File indienne – quand la traduction réveille les expressions idiomatiques.
Der Weg zwischen den Fjorden ist abschüssig. Maultiere
gehen langsam in einer Reihe den Berg hoch und
vor der Passhöhe gehen sie nicht mehr auf dem Boden,
sondern in der Luft.
(AH, p. 12)
Le chemin entre les fjords est abrupt. Les mulets
grimpent lentement en file indienne et, au moment d’atteindre le col, ce n’est plus le sol qu’ils foulent, mais l’air.
(AH, CL, p. 14)
L’expression « en file indienne » est plutôt anodine pour traduire « in einer Reihe ». Pourtant, comme Annette Hug me l’a fait remarquer en découvrant cette traduction dans un extrait finalisé très tôt, elle prend dans ce contexte d’échanges et de mélanges culturels une telle dimension qu’on se demande tout d’abord si elle peut être conservée.
Sur ces îles aux multiples influences, les jonques qui viennent de Chine, les galions d’Espagne – et les mots originaires de l’Inde, la file indienne tombe à pic et ouvre sur de nouvelles résonnances.
...la question presse de savoir
quel chemin ont emprunté les chants : quels personnages
sont venus de l’Inde par Java et Sulu et jusque dans les hauteurs de la cordillère de l’île de Luçon, lesquels étaient là
déjà bien plus tôt, arrivés aux temps primitifs sur les flottes
des explorateurs malais – qu’y avait-il au commencement
en bordure du Pacifique et qui sont réellement les croisés
qui errent aujourd’hui dans ce paysage volcanique ? Si
les Indiens ont propagé leurs mots vers l’Orient et l’Occident, leurs héros n’auraient-ils pas eux aussi traversé le monde dans les deux directions ?
(AH, CL, p. 157)
Cette correspondance oblige soudain à s’arrêter sur cette expression quotidienne (une métaphore morte, une catachrèse) – et à se demander ce qu’elle signifie.
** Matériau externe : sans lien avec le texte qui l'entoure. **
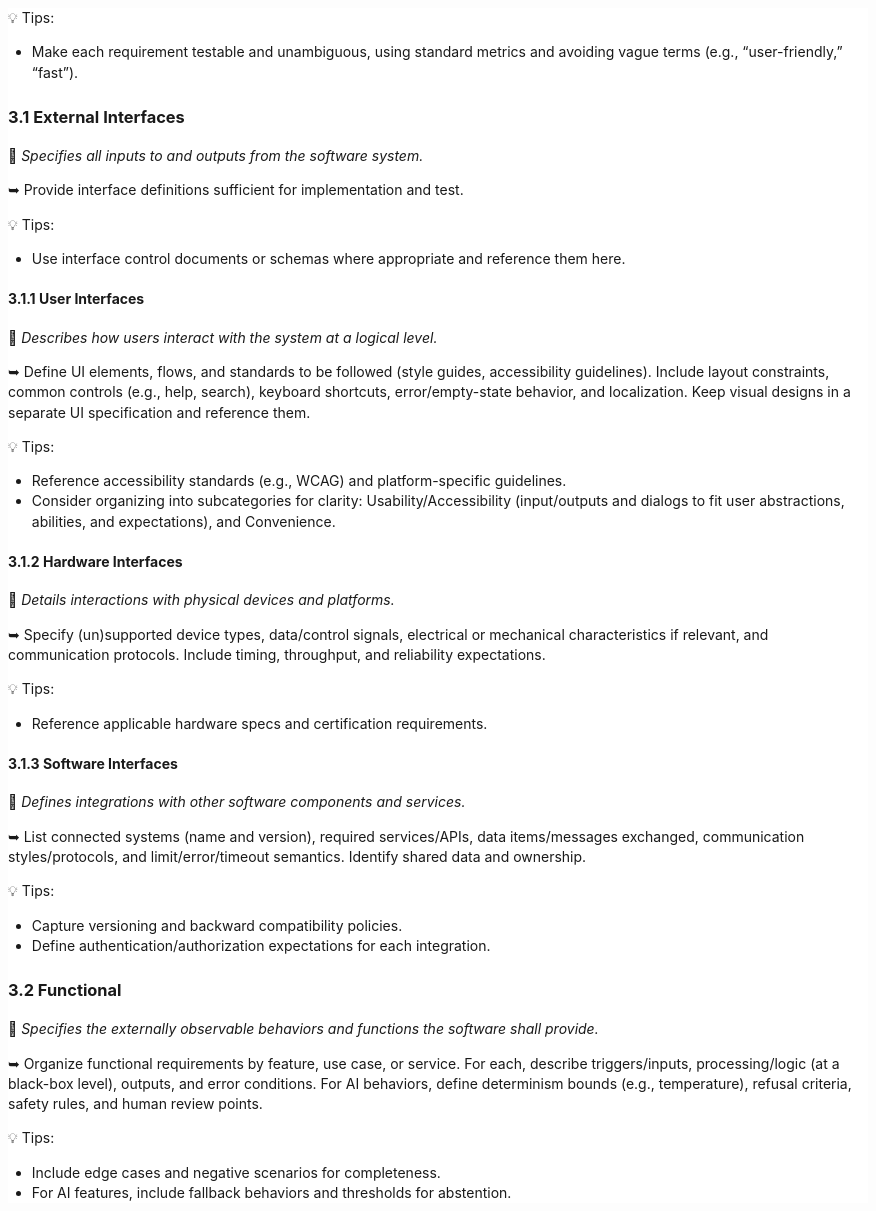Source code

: 💡 Tips:
- Make each requirement testable and unambiguous, using standard metrics and avoiding vague terms (e.g., “user-friendly,” “fast”).

### 3.1 External Interfaces
💬 _Specifies all inputs to and outputs from the software system._

➥ Provide interface definitions sufficient for implementation and test.

💡 Tips:
- Use interface control documents or schemas where appropriate and reference them here.

#### 3.1.1 User Interfaces
💬 _Describes how users interact with the system at a logical level._

➥ Define UI elements, flows, and standards to be followed (style guides, accessibility guidelines). Include layout constraints, common controls (e.g., help, search), keyboard shortcuts, error/empty-state behavior, and localization. Keep visual designs in a separate UI specification and reference them.

💡 Tips:
- Reference accessibility standards (e.g., WCAG) and platform-specific guidelines.
- Consider organizing into subcategories for clarity: Usability/Accessibility (input/outputs and dialogs to fit user abstractions, abilities, and expectations), and Convenience.

#### 3.1.2 Hardware Interfaces
💬 _Details interactions with physical devices and platforms._

➥ Specify (un)supported device types, data/control signals, electrical or mechanical characteristics if relevant, and communication protocols. Include timing, throughput, and reliability expectations.

💡 Tips:
- Reference applicable hardware specs and certification requirements.

#### 3.1.3 Software Interfaces
💬 _Defines integrations with other software components and services._

➥ List connected systems (name and version), required services/APIs, data items/messages exchanged, communication styles/protocols, and limit/error/timeout semantics. Identify shared data and ownership.

💡 Tips:
- Capture versioning and backward compatibility policies.
- Define authentication/authorization expectations for each integration.

### 3.2 Functional
💬 _Specifies the externally observable behaviors and functions the software shall provide._

➥ Organize functional requirements by feature, use case, or service. For each, describe triggers/inputs, processing/logic (at a black-box level), outputs, and error conditions. For AI behaviors, define determinism bounds (e.g., temperature), refusal criteria, safety rules, and human review points.

💡 Tips:
- Include edge cases and negative scenarios for completeness.
- For AI features, include fallback behaviors and thresholds for abstention.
C’est la dimension poétique de la traduction et son pouvoir vivificateur –
Et, bien que l’expression française (d’après mes recherches) renvoie plutôt aux Amérindiens, au sein de ce roman, par contagion lexicale, la voilà chargée d’une nouvelle aura de signification.
Ç'eut été tout autre chose que de renvoyer au loup.